Wilms Tumore sind eine Art von Nierenkrebs, der am häufigsten bei Kindern zwischen 3 und 4 Jahren auftritt. Er ist die häufigste Form von Nierenkrebs bei Kindern. Der Tumor entsteht aus Nierengewebe, das sich nicht normal entwickelt hat, was oft schon vor der Geburt beginnt. Die genauen Ursachen für die Entstehung eines Wilms-Tumors sind nicht vollständig verstanden, es ist aber bekannt, dass ein Drittel der Wilms-Tumoren aufgrund genetischer Veränderungen eine abnorme WNT-Signalgebung aufweist. Diese Signalwegstörungen sind auch bei Fällen ohne die typischen genetischen Veränderungen zu beobachten, was darauf hindeutet, dass eine noch größere Anzahl von WT-Fällen beeinflusst sein könnte. 

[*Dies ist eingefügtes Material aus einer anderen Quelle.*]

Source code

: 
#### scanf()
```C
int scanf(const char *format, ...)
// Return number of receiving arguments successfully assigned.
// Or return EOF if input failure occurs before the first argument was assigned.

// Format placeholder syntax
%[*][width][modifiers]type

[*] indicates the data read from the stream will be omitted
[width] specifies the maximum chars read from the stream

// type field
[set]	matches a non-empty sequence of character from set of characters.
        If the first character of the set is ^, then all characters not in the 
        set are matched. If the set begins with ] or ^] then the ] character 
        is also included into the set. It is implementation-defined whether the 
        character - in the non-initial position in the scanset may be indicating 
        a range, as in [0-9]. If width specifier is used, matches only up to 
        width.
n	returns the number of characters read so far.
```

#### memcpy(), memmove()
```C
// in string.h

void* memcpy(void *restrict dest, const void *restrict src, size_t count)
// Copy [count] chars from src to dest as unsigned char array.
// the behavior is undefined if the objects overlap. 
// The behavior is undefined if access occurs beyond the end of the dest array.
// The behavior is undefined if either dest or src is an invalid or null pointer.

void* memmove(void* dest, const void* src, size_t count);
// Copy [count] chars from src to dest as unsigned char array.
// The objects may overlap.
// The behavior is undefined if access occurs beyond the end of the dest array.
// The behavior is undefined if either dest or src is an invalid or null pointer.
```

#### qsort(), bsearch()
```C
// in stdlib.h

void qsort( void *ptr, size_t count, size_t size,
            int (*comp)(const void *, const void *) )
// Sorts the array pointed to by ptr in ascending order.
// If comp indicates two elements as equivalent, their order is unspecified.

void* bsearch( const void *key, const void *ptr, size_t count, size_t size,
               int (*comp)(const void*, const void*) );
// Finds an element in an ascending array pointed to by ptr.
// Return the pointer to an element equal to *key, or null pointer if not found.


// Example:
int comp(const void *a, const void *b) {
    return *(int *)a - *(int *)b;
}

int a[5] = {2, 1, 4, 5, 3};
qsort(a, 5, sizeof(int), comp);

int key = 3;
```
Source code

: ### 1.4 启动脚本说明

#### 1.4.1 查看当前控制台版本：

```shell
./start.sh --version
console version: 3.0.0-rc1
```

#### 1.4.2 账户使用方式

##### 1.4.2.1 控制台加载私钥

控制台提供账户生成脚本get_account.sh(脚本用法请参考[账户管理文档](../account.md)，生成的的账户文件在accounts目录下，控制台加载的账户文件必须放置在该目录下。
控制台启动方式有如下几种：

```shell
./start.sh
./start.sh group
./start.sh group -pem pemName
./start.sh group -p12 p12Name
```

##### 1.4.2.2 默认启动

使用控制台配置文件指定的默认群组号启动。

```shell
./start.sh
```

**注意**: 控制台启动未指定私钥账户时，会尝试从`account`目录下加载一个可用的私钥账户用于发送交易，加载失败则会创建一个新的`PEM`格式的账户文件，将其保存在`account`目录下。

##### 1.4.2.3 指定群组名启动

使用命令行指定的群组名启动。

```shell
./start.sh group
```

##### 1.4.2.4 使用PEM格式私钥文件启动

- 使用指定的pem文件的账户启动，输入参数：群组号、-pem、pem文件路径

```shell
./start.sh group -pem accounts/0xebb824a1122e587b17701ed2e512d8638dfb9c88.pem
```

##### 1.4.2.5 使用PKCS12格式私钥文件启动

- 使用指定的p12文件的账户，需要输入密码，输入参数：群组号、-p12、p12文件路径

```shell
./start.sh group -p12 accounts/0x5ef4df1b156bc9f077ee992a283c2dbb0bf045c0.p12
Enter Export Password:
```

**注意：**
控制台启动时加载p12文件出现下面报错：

Wie hängen Wilms Tumor und β-Catenin zusammen?

β-Catenin ist am WNT-Signalweg beteiligt. Dieser Signalweg spielt eine Schlüsselrolle bei der Nierenentwicklung und Tumorentstehung. Entsprechend kann eine Fehlfunktion des Onkogens die Nierenentwicklung stören. Deshalb ist der Wilms Tumor ein relevantes System, um die Effekte von Störungen in diesem Pfad zu untersuchen.

Wie hilft diese Forschung Patient:innen, die am Wilms Tumor erkrankt sind?

Das Verständnis von β-Catenin in Wilms Tumor hat direkte klinische Implikationen. Es kann helfen, die Aggressivität des Tumors besser zu verstehen, Rückfälle vorherzusagen und die Behandlungsstrategien entsprechend anzupassen. Insbesondere könnte die Forschung zu β-Catenin bei der Entwicklung von Therapien helfen, die auf die spezifischen Wege abzielen, die in Wilms Tumor mit hohem Risiko aktiv sind.